South India is teeming with familyrun businesses and small, local producers growing seedless Italian lemons to blooming mushrooms in the terrace flats and raising rows of baby radish greens via hydroponics

BENGALURU: South India is teeming with family-run businesses and small, local producers growing seedless Italian lemons to blooming mushrooms in the terrace flats and raising rows of baby radish greens via hydroponics.

Former lawyer Namrata Goenka was always passionate about food and wanted to understand how to grow it and where it comes from. Shifting base to Bengaluru from Delhi led to her moving into an apartment with a terrace where she started growing herbs and vegetable patches. She came across a course on mushroom cultivation being taught at ICAR - Indian Institute of Horticultural Research, Hesaraghatta, and enrolled herself. During the course she learnt that there were so many varieties of mushrooms beyond the usual button versions. “For me, this seemed like a sustainable practice, growing something from waste into a healthy produce high in protein,” says Goenka.

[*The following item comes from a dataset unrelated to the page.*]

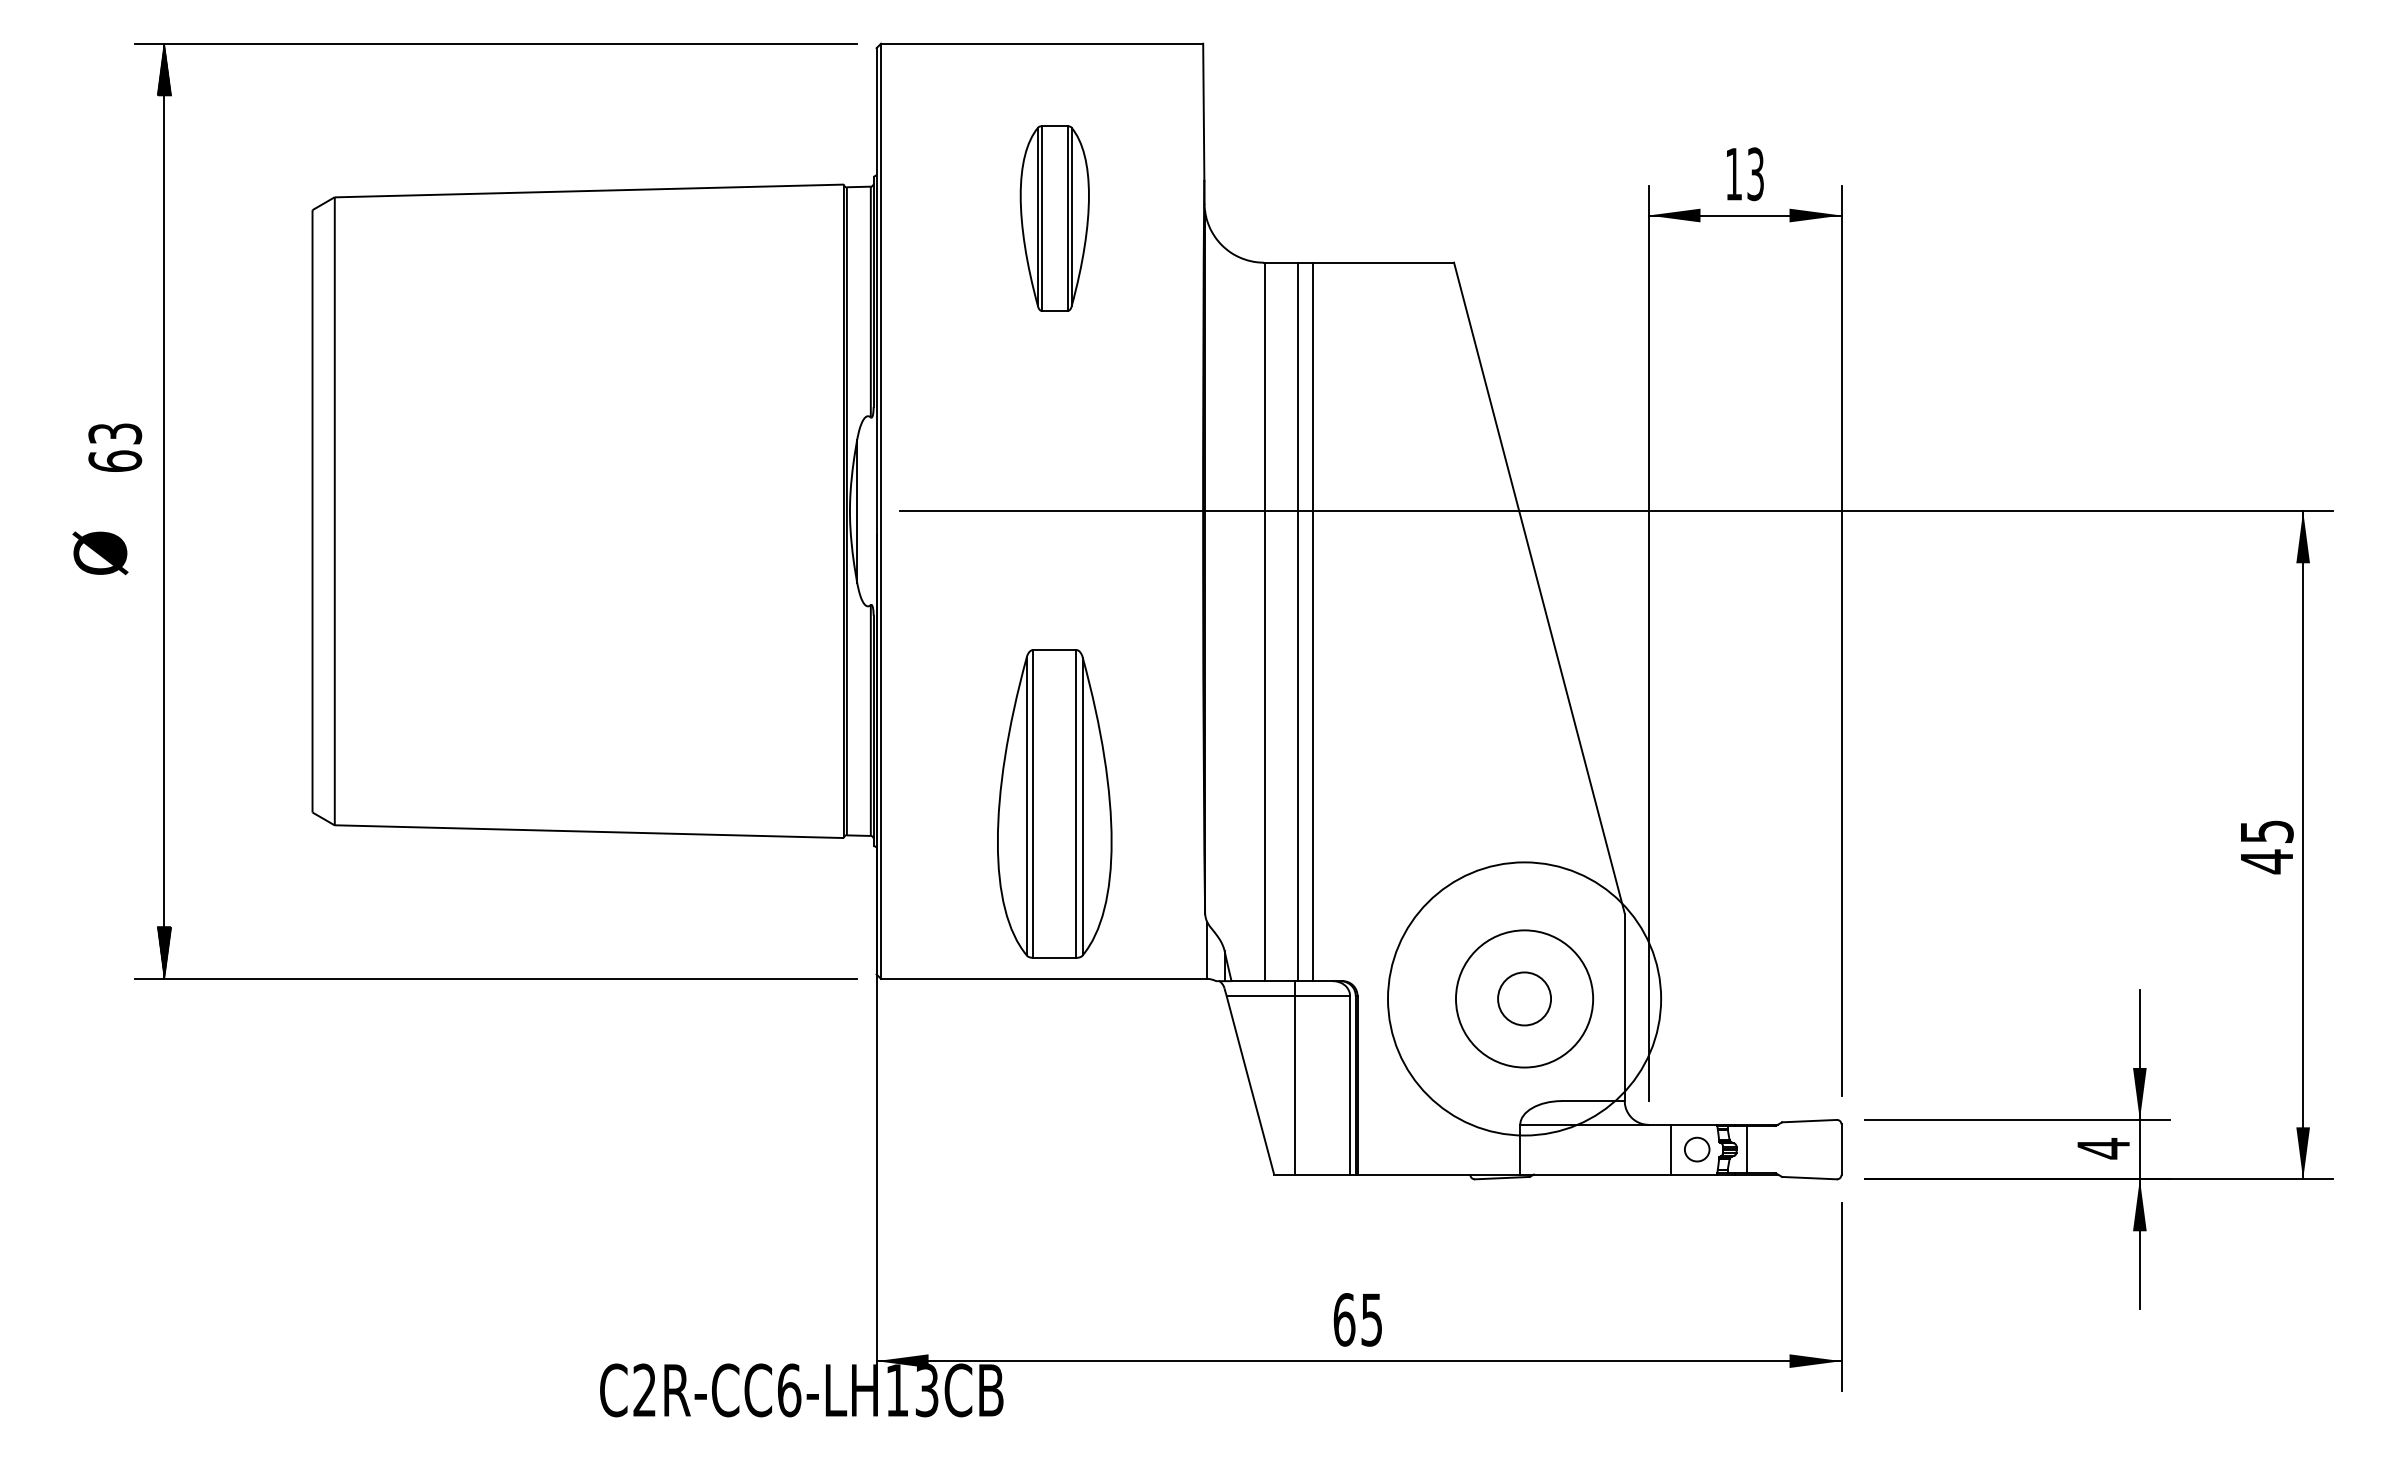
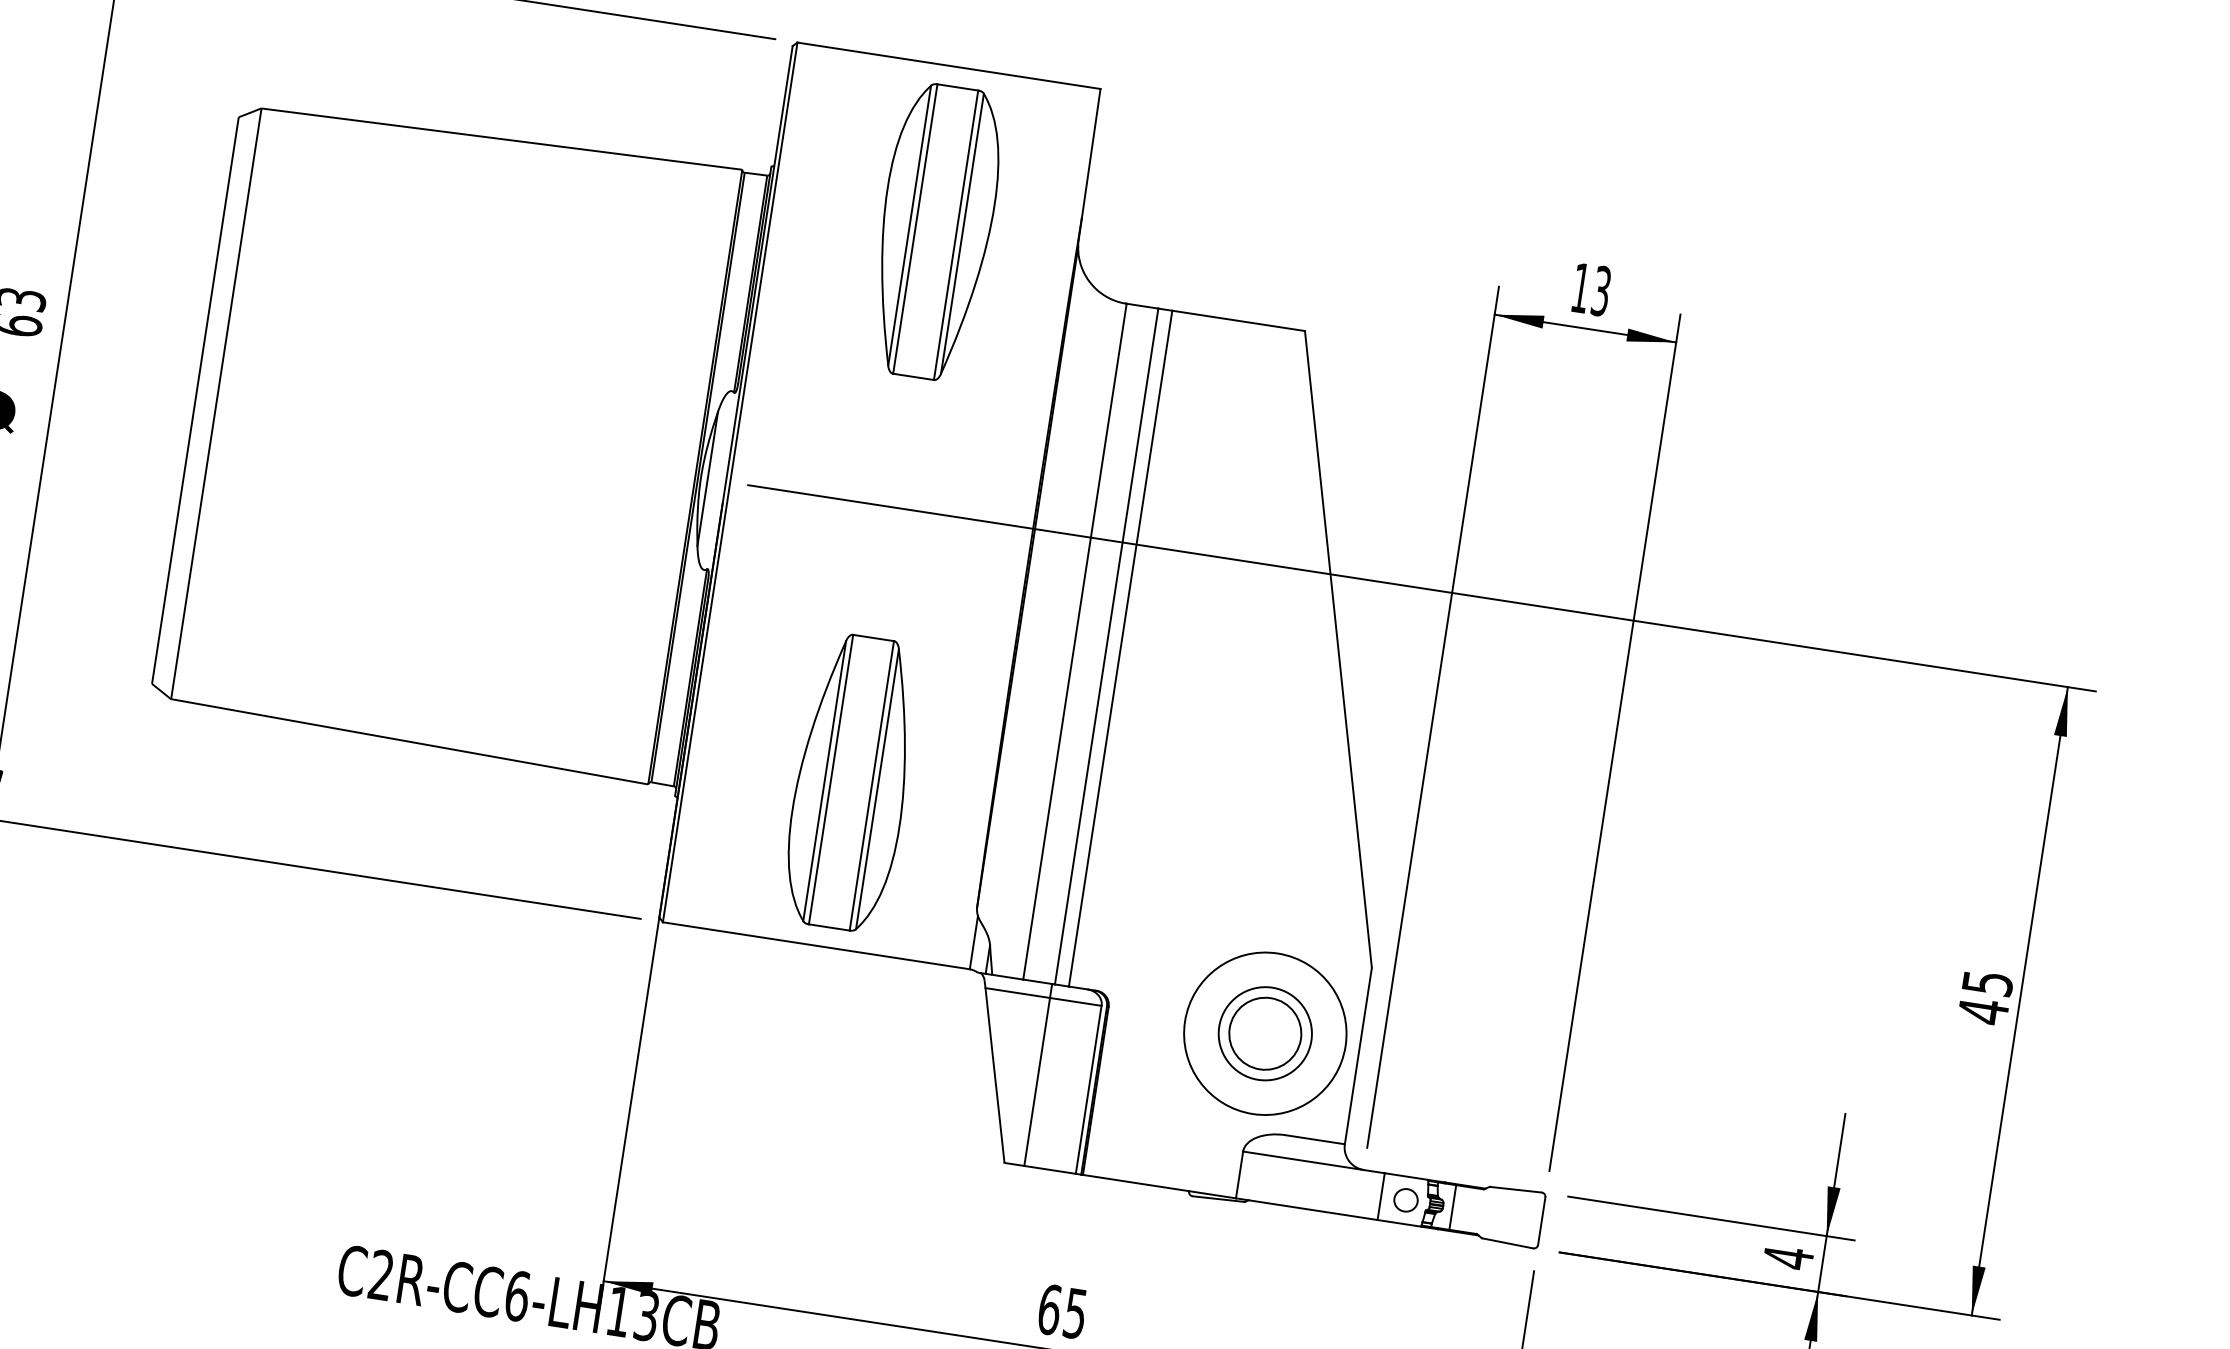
part: (1054, 218) -> (935, 231), size x1.67
circle: (1524, 998) -> (1265, 1033), size x0.62
circle: (1524, 998) -> (1265, 1033), size x0.71
circle: (1524, 998) -> (1265, 1033), size x1.43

Living Food Company (LFC) co-founder and CEO Akash Sajith’s mother and father were both diagnosed with cancer in May 2014 and March 2018. He wondered how his non-smoking, vegetarian parents could get cancer. A deep dive into cancer research revealed because of ground water being polluted by carcinogenic substances. “In Karnataka, the cropping patterns have altered over the last 30 years to move away from Ragi and other millets that grow exceedingly well in dry, arid areas. Instead, the cultivation of water-intensive crops that deplete water resources as well as nutrients in soil has increased.

For example, the area under sugarcane cultivation in Karnataka has increased by five times in the last 25 years. Research has shown that sugarcane has adverse effects on the nutrition profile of soil and contributes significantly to soil degradation. This coupled with indiscriminate and unregulated use of pesticides is severely affecting the groundwater and soil contamination levels. During 2016-17, Indians consumed close to 57,000 MT of chemical pesticides through food, including those that have been banned in other countries (source: Ministry of Agriculture data),” says Akash.

Having access to the natural, chemical free gourmet produce is beneficial than those expensive trips to supermarkets.